He stole his way into our hearts by the age of 2 weeks, and he will never leave.
A very bright light has left our home, and is now shining from Heaven. It is with profound sadness that
I must report that my precious Starman has passed from this life.
After having a CT of his neck last Tues. that seemed
to give us good news, he had an upset stomach due to the anesthesia, and didn't want to eat. We struggled to get food, water,
and pain meds into him, finally finding that he would willingly eat small amounts of chicken breast and brown rice. He had
been eating better yesterday and this morning, but was still in obvious pain from his neck. Mid-morning today, he took his
pain pill in a lump of cheese, and was eating some chicken and broth, when he suddenly turned his head and opened his mouth
very widely. I thought he was choking, but instead he began seizing violently. My poor baby! It lasted several minutes, and
left him dazed and disoriented. After he had settled, I had to go tend to the other dogs for a few minutes, and when I was
letting them out, he came into the kitchen and went out, too, on shaky legs. I went with him and lifted him down the stairs,
but he could barely stand. He started hobbling around in circles, turning his left feet under and looking very upset, then
he started to stumble even more. I got him back onto his pillow beds, and tried to get him to stay, but he wanted to follow
me, so I had to help him and keep the others from bumping him as I got them put back to bed so I could call our vet.
story short: vet thought Starman must have thrown a clot from his neck injury, and had a stroke or embolism, with resulting
brain damage. He had no sight in his left eye, and was very impaired on his left side, front and rear legs not working well
at all. He also seemed to be upset, confused, probably in pain. He would lay against me and moan, then try to get up. If I
let him try to stand, he kept turning to the right and bumping into things. I kept thinking maybe he needed to go out, but
when I took him outside, he could barely stand, and would stumble if he tried to move. He just looked at me, so confused and
questioning, and I was devastated that I couldn't do more to help him.
When Bill was able to join us, our vet basically
told us we could do a bunch of tests that would involve sedation again - which I didn't want to put him through, since his
tummy still wasn't straightened out from the last time - and maybe we would get a definite diagnosis as to exactly what had
happened, but there was no hope of improvement for Starman.

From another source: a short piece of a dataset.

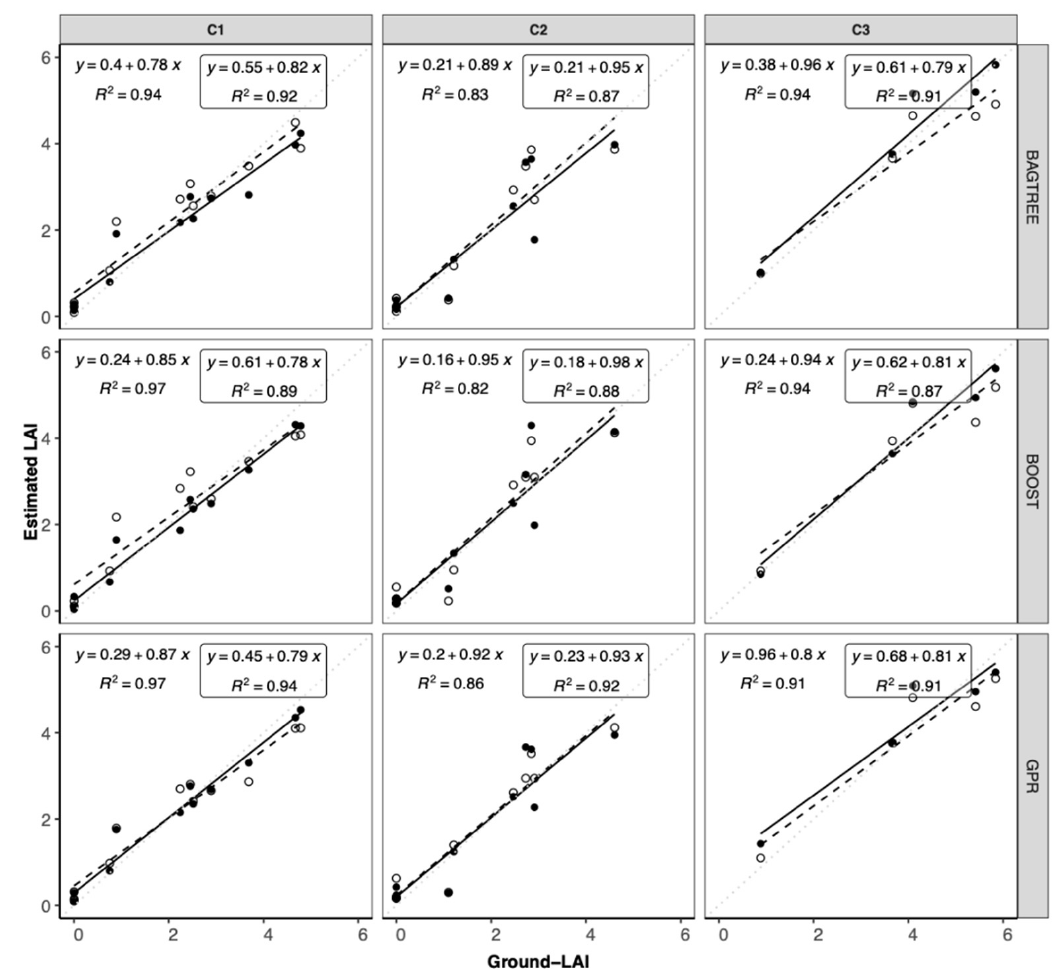
Figure 5. Validation results of LAI estimation at field level by GPR, BOOST, and BAGTREE. Results per crop (C1, C2, and C3) of the linear regression analysis between measured ground-LAI and LAI predicted from GPR, BOOST, and BAGTREE, according to the mixed-crop (MC) (dashed line on black dot and equation in the box) and crop-specific (CS) (continuous line on white dots) training data sets.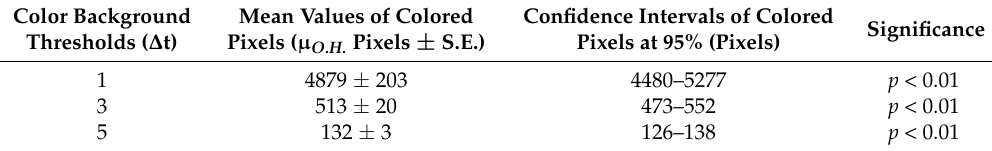
Table 1. Results of the Student’s t -Test procedure that was carried out for each color background threshold under study. Value of means, standard error (S.E.) and confidence intervals that were obtained are reported.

He was getting worse a little at a time in the hours since the
event, and the vet thought there would probably be more grand mall seizures, with more damage each time. Knowing what a special
guy Starman was to us, he told us that the kindest thing would be to let our boy go before things got any worse. By then,
Starman was restless and obviously unhappy, wanting to get up and do something, but unable to stand. He would rest in our
arms for a little while, then struggle and moan. It was unbearable. It's hard to believe that only a month ago he broke the
front out of the starting box at Dorsey, IL, in his excitement to get at the "bunny". I couldn't let him go on so impaired
So, we said our goodbyes to our beautiful boy, my special little man, my heart. I miss him so much! His
personality was so big, such fun. The last few weeks after his injury were torture, with so many ups and downs. I so
wish we could have ended with an "up". Now it's even worse, except that I know he isn't hurting. He was the sweetest dog I've
ever known, so loving and trusting, and also such a funny boy. He sure loved racing, and was well-known for his antics at
the lure and at the box. Those were the only times he was ever any trouble at all, but it was only because of his intense
keeness. Bill and I are so proud to have bred and owned him, our Starman, Longrun's Silent Night, CRX-7, OTRM-3, pointed in
WRA and ASFA, winner of the 2006 Bruiser (09/21/04 - 10/05/13). Winner of my heart.